I feel like I am the tiniest little inch away from disappearing into some black hole or something. I am basically writing here in a desperate attempt to at least talk to someone, anyone. Well, it is all entirely selfish. Everyone has their own struggles. And I have so much happiness I just need to properly acknowledge and treasure. Melancholy and depressed feelings are such an annoyingly difficult thing to push away. The first time I had my little boy alone in the car in his child seat after a bunch of standard hospital checks for babies where he had been stretched and turned around and such to see he was okay, he was exhausted from crying for a long time. So very tired but I got him safely sat down, and then he suddenly looked up straight into my eyes and held my gaze, and seemed to light up a little bit and made this tiny little “huu!” sound of recognition. He was just a few months old and hadn’t actually started smiling yet, and had indeed barely ever looked me into the eyes or looked like he knew me very well. But he was definitely happy to be safe with me in that little moment after his struggles.

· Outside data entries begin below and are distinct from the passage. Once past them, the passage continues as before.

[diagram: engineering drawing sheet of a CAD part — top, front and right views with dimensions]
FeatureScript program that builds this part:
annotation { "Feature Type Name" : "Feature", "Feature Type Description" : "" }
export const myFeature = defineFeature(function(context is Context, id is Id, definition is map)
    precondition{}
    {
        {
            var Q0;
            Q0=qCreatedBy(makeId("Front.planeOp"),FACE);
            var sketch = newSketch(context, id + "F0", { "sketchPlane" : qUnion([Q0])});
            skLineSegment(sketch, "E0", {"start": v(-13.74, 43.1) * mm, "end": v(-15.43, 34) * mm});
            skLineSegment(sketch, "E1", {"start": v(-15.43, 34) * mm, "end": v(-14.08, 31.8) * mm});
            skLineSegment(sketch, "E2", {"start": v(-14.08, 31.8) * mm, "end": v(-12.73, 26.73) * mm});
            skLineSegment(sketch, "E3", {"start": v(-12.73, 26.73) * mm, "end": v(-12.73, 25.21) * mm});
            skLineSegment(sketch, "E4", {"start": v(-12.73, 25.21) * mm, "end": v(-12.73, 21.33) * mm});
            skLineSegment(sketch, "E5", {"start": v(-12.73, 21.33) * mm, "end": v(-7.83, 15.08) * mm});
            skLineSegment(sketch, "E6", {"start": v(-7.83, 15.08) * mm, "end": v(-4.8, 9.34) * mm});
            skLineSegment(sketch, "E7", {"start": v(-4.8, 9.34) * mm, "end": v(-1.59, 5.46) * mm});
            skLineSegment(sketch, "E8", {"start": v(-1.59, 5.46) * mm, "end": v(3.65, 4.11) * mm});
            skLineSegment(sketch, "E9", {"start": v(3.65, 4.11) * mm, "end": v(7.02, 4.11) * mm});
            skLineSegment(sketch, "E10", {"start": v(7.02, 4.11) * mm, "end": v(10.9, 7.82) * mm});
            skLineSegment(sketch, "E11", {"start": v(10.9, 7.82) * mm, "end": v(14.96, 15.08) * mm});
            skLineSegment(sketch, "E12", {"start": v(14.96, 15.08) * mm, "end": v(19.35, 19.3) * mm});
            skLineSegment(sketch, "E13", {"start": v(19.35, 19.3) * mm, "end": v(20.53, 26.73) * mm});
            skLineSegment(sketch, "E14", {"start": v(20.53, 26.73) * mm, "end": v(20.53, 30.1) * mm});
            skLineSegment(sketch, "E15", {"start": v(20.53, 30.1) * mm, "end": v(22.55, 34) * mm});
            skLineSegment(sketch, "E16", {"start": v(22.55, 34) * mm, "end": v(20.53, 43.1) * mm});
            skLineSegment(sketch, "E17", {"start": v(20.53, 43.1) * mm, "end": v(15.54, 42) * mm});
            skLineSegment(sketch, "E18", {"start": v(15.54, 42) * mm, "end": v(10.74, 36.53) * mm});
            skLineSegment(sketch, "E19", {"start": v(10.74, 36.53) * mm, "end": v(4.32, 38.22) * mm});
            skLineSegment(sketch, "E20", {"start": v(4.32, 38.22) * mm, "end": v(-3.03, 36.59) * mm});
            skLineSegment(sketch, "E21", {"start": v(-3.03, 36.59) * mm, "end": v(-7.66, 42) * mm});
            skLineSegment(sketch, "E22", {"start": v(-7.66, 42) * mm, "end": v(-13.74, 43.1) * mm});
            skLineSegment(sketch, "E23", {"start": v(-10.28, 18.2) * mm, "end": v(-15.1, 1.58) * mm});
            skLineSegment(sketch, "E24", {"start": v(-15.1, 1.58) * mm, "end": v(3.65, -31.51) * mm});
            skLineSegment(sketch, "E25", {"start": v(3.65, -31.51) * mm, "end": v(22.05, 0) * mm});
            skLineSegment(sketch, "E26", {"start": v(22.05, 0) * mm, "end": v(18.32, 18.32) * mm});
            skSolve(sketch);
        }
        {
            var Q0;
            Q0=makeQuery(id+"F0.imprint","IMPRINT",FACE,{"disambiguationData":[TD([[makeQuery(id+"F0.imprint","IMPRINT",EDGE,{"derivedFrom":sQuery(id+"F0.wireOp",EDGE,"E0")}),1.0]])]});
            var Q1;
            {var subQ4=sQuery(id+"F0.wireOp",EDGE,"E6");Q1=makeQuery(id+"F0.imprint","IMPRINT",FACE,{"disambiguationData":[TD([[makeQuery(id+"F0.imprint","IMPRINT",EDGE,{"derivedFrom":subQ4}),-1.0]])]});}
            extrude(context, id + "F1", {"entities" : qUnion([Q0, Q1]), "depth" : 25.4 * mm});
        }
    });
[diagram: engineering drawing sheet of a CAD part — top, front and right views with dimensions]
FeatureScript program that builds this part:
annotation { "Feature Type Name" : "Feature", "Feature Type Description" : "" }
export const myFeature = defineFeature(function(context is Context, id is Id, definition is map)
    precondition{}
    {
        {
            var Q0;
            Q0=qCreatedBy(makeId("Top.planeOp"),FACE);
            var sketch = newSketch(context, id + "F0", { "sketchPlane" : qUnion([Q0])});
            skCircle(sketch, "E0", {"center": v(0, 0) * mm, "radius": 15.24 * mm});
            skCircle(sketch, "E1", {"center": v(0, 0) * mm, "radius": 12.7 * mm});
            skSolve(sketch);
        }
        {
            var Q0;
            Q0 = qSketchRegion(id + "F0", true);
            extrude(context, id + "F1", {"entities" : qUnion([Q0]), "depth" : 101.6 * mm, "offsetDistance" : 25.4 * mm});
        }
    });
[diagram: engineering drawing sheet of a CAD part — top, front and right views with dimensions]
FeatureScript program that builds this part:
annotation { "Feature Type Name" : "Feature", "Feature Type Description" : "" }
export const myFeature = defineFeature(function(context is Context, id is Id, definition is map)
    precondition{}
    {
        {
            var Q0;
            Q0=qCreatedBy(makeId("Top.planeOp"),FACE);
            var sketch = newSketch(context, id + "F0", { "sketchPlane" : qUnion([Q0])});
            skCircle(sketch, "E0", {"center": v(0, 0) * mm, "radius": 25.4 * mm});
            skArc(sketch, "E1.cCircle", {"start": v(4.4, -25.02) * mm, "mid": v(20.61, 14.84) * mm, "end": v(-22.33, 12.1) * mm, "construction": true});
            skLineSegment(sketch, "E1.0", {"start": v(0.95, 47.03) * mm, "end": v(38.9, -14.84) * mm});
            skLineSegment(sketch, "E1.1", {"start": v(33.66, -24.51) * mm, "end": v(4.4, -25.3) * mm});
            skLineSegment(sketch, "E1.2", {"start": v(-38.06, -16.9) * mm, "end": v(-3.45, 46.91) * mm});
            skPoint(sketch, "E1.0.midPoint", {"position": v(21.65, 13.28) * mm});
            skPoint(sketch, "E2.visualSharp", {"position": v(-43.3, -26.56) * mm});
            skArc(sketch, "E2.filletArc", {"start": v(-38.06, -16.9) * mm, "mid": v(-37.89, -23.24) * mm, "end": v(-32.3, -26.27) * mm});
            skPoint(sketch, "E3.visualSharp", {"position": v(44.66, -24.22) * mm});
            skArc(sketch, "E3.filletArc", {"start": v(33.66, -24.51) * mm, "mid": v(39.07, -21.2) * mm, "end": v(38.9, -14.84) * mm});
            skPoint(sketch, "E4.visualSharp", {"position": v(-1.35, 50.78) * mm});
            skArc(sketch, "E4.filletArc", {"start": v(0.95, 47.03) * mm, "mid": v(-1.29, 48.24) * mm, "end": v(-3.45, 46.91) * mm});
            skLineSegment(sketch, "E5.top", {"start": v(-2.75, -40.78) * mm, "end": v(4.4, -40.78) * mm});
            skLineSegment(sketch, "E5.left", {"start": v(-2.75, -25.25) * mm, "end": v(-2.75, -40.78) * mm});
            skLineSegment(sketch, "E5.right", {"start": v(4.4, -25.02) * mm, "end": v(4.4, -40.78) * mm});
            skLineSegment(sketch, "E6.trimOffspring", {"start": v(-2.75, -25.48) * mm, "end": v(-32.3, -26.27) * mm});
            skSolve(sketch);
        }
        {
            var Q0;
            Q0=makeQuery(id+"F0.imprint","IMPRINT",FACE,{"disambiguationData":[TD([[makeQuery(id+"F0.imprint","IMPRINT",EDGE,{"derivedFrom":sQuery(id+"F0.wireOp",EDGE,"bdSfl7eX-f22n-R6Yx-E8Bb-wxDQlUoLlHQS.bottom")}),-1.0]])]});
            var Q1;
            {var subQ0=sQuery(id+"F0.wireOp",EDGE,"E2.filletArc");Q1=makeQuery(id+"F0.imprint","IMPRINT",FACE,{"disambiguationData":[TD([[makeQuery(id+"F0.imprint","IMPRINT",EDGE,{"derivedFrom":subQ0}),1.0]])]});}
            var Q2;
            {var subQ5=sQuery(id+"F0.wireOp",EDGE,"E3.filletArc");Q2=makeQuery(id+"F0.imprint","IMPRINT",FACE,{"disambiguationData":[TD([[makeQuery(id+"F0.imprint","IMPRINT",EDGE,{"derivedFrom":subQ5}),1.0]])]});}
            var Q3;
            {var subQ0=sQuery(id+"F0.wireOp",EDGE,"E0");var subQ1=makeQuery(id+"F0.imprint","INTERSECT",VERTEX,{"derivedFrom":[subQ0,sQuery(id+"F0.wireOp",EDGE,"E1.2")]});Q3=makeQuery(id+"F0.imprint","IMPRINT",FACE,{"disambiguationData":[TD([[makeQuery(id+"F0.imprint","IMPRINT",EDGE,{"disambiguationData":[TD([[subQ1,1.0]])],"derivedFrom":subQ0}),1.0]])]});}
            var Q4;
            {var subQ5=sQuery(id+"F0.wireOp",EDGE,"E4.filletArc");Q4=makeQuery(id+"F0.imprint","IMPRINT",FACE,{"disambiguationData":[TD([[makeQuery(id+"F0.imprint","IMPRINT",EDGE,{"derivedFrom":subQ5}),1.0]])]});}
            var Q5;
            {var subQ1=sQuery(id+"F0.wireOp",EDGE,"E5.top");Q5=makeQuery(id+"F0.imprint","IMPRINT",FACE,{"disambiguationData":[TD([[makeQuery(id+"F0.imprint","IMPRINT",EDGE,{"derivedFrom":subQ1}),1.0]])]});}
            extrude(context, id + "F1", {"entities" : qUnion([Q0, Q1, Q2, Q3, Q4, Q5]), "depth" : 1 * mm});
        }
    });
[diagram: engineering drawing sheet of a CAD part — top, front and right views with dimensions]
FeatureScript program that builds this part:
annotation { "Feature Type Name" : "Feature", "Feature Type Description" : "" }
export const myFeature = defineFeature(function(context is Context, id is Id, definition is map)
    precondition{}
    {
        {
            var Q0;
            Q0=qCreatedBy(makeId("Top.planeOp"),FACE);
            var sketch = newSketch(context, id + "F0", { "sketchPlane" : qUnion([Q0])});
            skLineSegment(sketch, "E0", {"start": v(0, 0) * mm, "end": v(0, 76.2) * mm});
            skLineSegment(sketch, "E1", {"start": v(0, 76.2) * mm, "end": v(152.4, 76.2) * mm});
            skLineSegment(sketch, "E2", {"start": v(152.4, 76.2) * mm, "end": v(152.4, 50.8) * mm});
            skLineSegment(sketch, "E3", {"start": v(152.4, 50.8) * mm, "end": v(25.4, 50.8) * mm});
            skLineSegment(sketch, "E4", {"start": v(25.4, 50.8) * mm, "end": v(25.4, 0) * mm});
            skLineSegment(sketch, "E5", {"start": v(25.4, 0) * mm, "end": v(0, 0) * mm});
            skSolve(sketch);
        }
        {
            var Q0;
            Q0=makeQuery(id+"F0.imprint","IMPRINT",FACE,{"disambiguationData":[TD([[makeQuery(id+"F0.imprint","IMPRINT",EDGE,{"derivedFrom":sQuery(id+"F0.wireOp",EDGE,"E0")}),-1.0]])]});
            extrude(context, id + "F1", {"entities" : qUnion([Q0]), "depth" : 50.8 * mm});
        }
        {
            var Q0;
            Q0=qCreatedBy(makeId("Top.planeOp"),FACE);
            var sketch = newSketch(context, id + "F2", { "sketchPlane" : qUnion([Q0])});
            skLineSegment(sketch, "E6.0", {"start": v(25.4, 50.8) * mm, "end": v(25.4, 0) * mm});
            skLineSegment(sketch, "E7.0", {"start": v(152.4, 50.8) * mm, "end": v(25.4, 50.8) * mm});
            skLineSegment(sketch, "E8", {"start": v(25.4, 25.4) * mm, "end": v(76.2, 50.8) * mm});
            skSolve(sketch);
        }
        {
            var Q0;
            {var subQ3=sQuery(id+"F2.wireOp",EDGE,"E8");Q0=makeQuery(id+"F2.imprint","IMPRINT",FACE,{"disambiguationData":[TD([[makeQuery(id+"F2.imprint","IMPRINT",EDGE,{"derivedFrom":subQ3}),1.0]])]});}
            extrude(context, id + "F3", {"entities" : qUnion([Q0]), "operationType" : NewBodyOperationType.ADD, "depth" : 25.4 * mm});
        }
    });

That was without a doubt the first and strongest moment for me to really feel like his father, that he needed and wanted. And it definitely saved me. I knew that no matter how much I really loathe this rubbish disease and how disillusioned I may be about life in this country, this little boy is here and as long as there is a shred of anything left in me it’ll be for him.
BOOM MS and then BOOM parenthood sure is a roller-coaster. I’m sure either would be plenty rough by themselves, even if I lived in my home country. But wow everything at once sure is a tad rough.
Well, I’m still limping on. And I’m writing way way too much sorry. I haven’t been able to get all of this out this whole time. I cannot find a Japanese MS society, and I really just need someone to talk to.